*** DATA EXCERPTS Section Begins ***

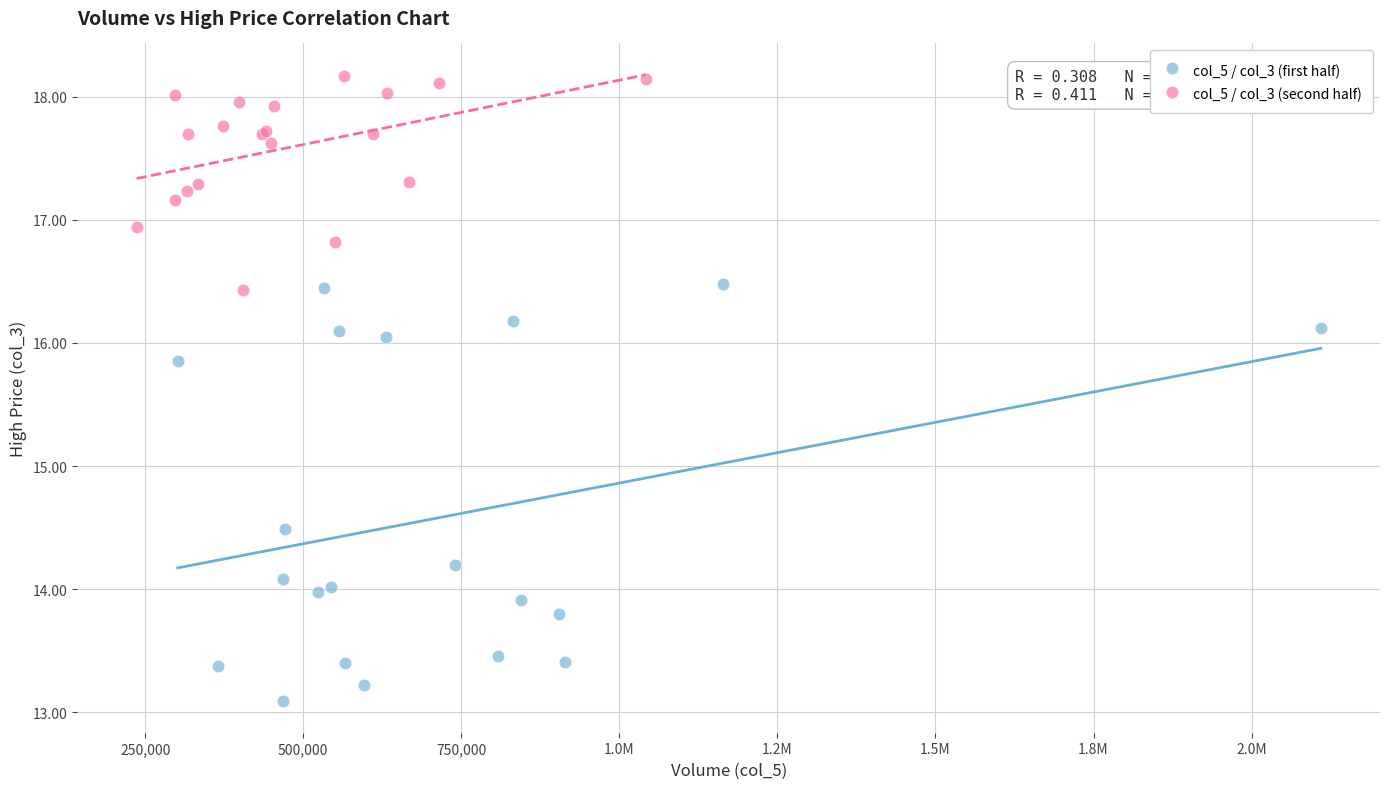

Which series reaches the minimum Y coordinate?

col_5 / col_3 (first half)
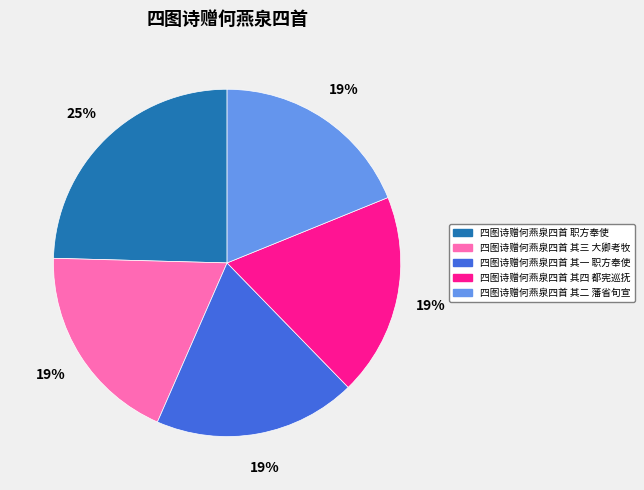

Does 四图诗赠何燕泉四首 职方奉使 account for over 50% of the chart?

No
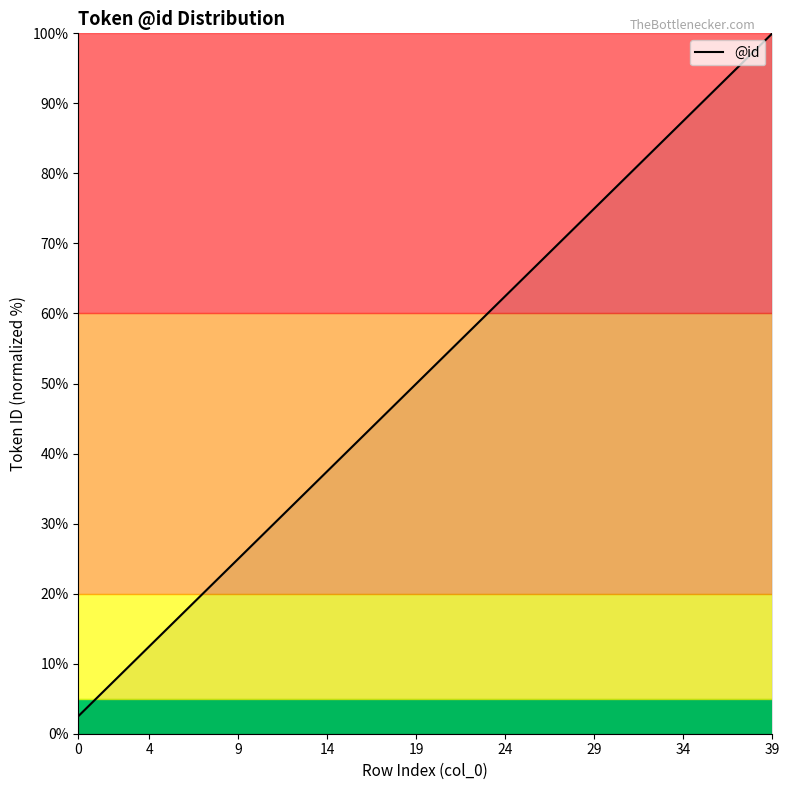

What is the smallest value displayed?

2.5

*** DATA EXCERPTS Section Ends ***

■ WHAT YOU SHOULD DO: Copy out all the rows above with "smallest" changed to "lowest" and nothing else altered. Leave out the pictures.

■ RESPONSE BOX:
Which series reaches the minimum Y coordinate?

col_5 / col_3 (first half)

Does 四图诗赠何燕泉四首 职方奉使 account for over 50% of the chart?

No

What is the lowest value displayed?

2.5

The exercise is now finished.